The soils in the western Nevada area are also low in nutrients and nitrogen; phosphorus and potassium are usually needed along with iron. Our high pH soils will render iron unavailable to plants. A gardener in this area should be aware of iron deficiencies or chlorosis. Plants with high iron requirements such as pin oak, silver maple, hawthorns and roses will perform poorly.
Watering is also a limiting factor because our area experiences many drought years. Plants must be chosen for their drought tolerance and ability to survive with limited irrigation. The gardener must learn how to water wisely and efficiently using drip irrigation. Proper watering techniques or scheduling is necessary to allow deep-water infiltration in our tight clay soils. Usually a slow on and off schedule is recommended. Overwatering of new plants is very common. Applying water too fast or too long to turf areas will result in wasteful runoff and overwatering.

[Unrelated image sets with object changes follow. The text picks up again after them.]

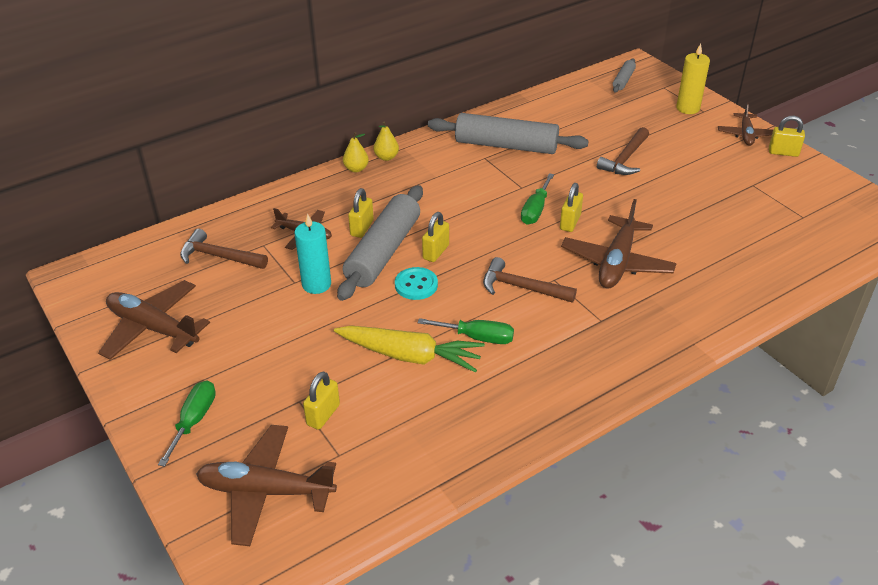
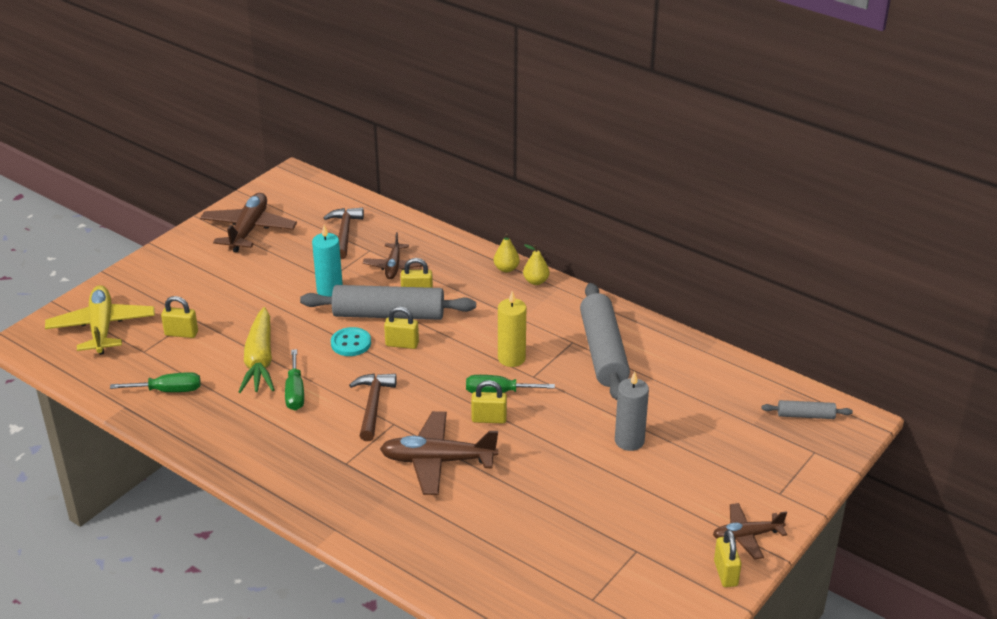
camera: 70 degrees right, 5 degrees down
(194, 421) = (160, 277): green screwdriver -> green screwdriver (168, 391)
(266, 491) = (102, 328): brown plane -> yellow plane
(625, 159) = (629, 441): brown hammer -> grey candle
(688, 108) = (776, 478): yellow candle -> yellow candle (511, 358)

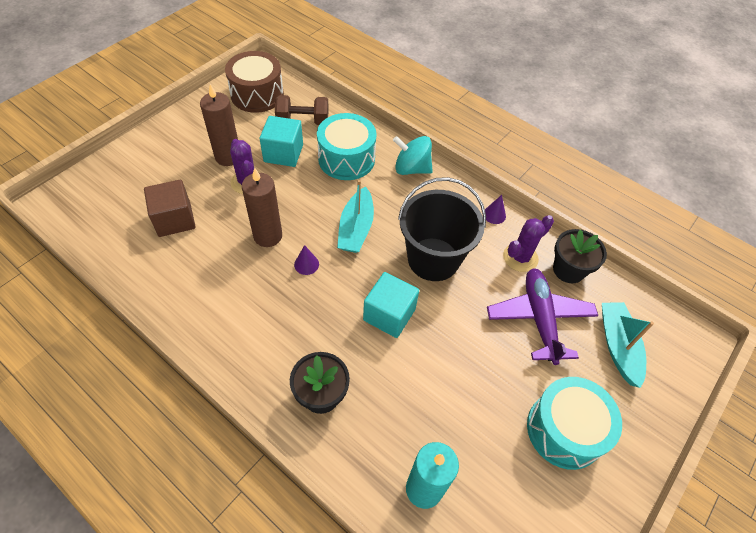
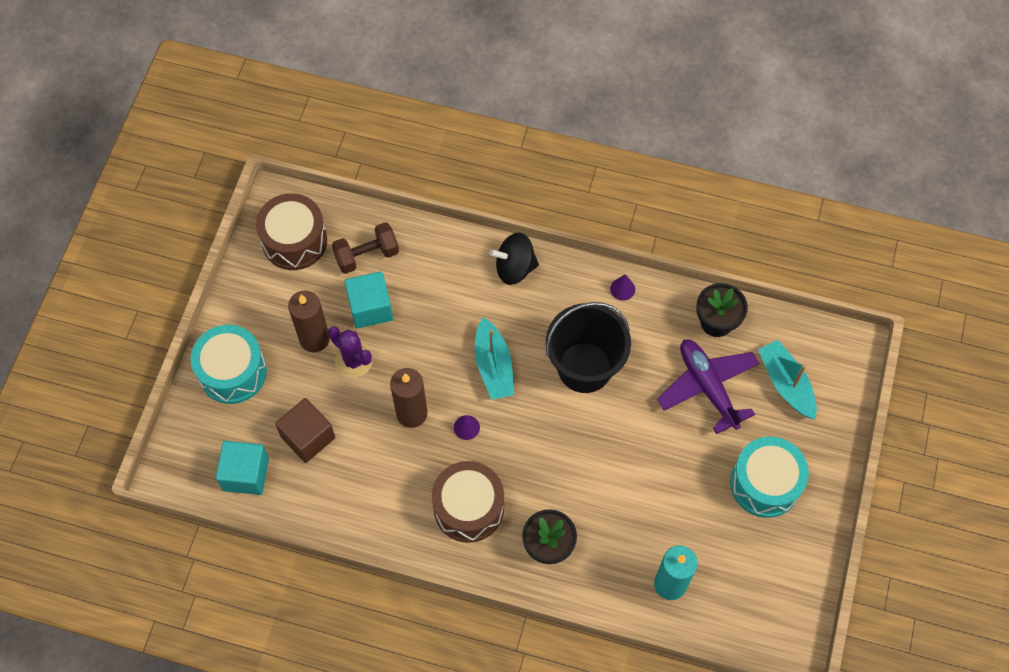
camera: 20 degrees left, 10 degrees up
(269, 329) = (468, 508): none -> brown drum
(346, 159) = (440, 285): turquoise drum -> turquoise drum (232, 372)
(389, 314) = (570, 444): turquoise cube -> turquoise cube (246, 474)
(411, 168) = (514, 268): turquoise spinning top -> black spinning top
(520, 257) = (666, 328): purple cactus -> none

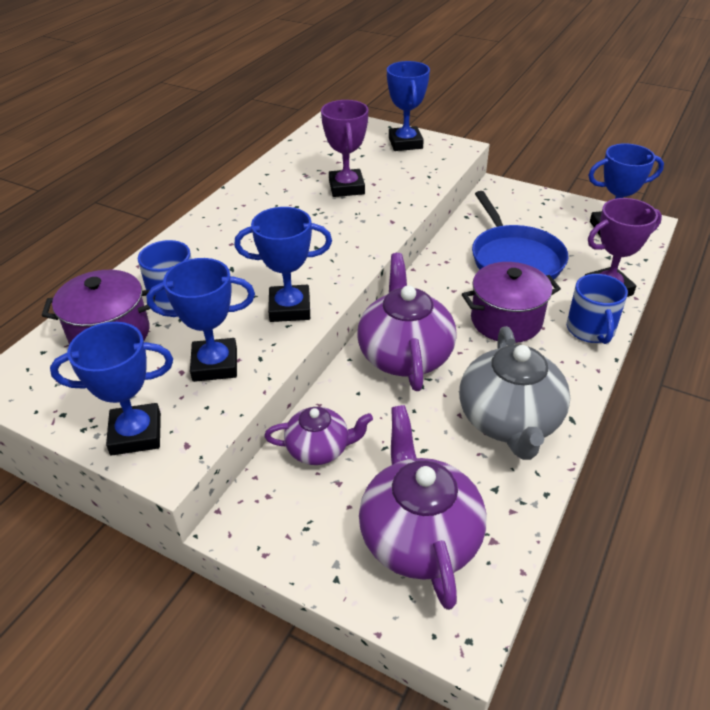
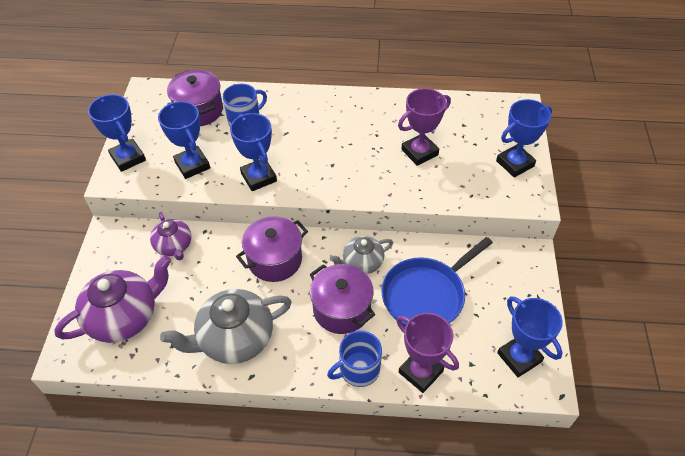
camera: 65 degrees right, 10 degrees up
(404, 355) = (275, 260): purple teapot -> purple pot
(449, 289) = (362, 263): none -> grey teapot

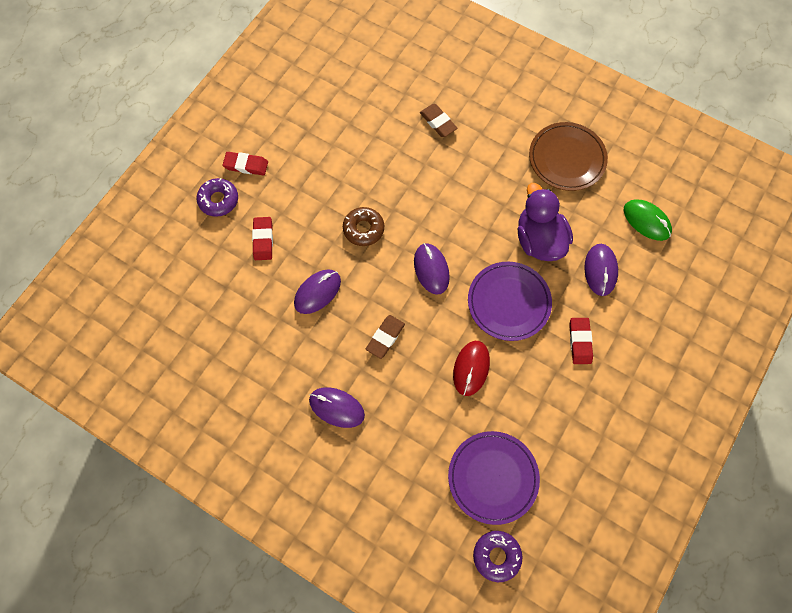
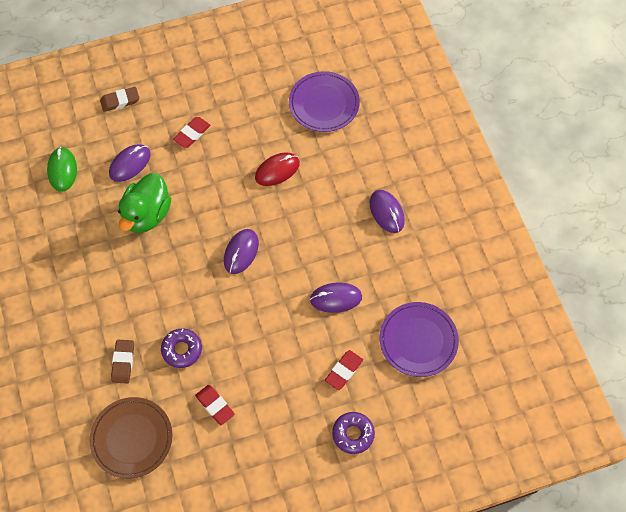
camera: 140 degrees left, 5 degrees down
(246, 165) = (307, 449): red eraser -> red eraser (215, 405)
(363, 229) = (261, 320): brown donut -> none
(385, 337) = (315, 231): brown eraser -> brown eraser (120, 101)
(496, 556) = (360, 67): purple donut -> purple donut (182, 350)
(508, 302) = (211, 191): purple plate -> purple plate (418, 340)
(539, 240) = (147, 214): purple duck -> green duck
(567, 158) = (62, 255): brown plate -> brown plate (132, 438)

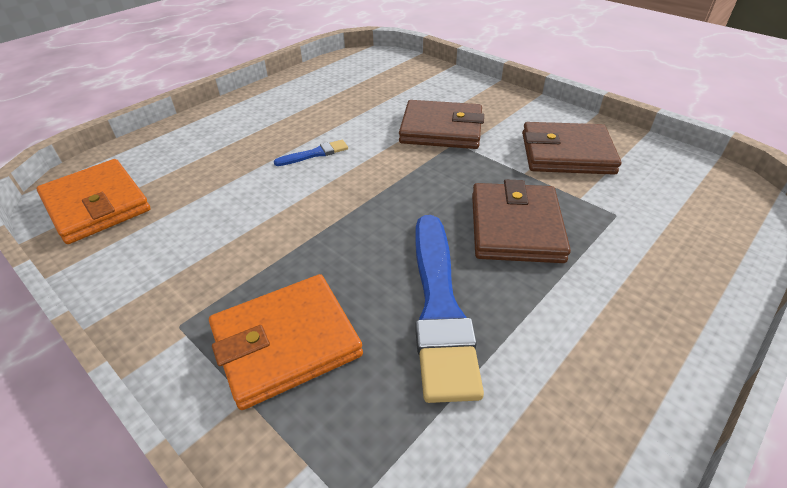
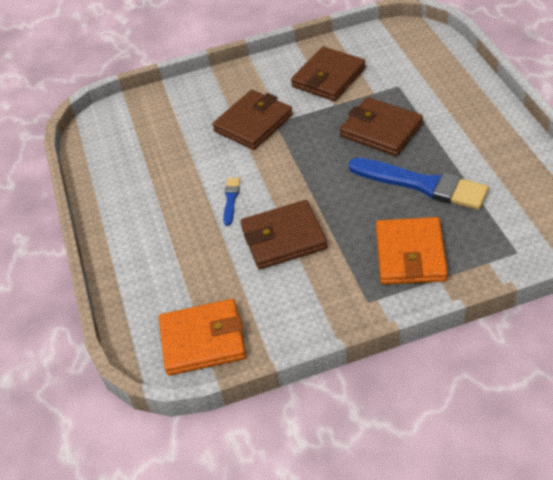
camera: 55 degrees left, 5 degrees up
(271, 210) = (283, 238): none -> brown wallet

The gardener should be aware that this area will receive only 6 – 8 inches of annual precipitation and the humidity will be low. There are many dry winters with limited moisture, dry air and high sunlight. Winter watering should be considered, especially with conifer and broadleaf evergreen.
The many days of sunshine, while lending to some problems, enable gardeners to grow some of the best flowers, vegetables and turf in the nation. This high intensity produces strong healthy plants. The cool, crisp nights and warm days produce great lawns and excellent cool season vegetables. The lower humidity not only makes the cold seem less cold and hot days less hot, it also discourages many plant diseases that are common in a humid environment.
The brightest star is the challenge of growing. Gardeners who are PATIENT, select plants that do well, amend the soil and understand the microclimate will be amply rewarded.